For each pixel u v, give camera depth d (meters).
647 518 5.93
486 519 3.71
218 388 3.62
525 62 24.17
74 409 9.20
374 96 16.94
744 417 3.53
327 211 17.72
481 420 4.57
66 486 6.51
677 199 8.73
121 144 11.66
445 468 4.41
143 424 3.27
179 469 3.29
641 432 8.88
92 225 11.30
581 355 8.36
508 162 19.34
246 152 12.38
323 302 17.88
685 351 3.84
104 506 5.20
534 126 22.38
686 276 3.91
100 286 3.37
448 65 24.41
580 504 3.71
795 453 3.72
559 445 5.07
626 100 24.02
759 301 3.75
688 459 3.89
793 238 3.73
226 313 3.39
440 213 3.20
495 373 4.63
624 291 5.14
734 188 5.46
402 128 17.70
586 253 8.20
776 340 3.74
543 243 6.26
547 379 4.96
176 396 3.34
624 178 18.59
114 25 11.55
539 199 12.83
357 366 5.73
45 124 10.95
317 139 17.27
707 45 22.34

==

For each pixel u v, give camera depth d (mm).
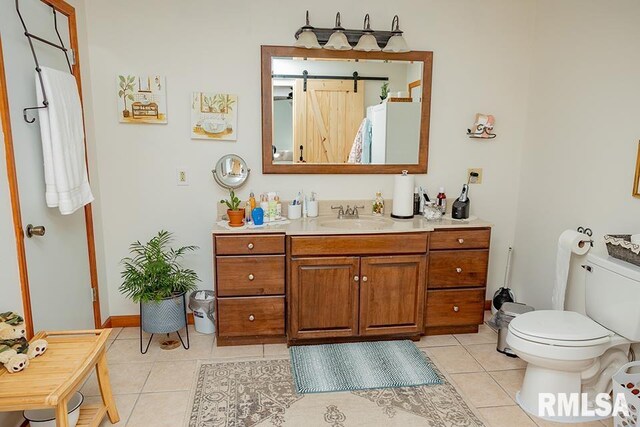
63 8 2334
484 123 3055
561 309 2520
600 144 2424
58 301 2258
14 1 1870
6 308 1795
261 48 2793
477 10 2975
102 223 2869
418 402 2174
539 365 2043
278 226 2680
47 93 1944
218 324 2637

## EXERCISE AIM
When the word "each" turns up on a line of the material above, copy that line.

## SOLUTION
For each pixel u v, give camera depth d (meters).
For each pixel u v, give camera depth d (mm).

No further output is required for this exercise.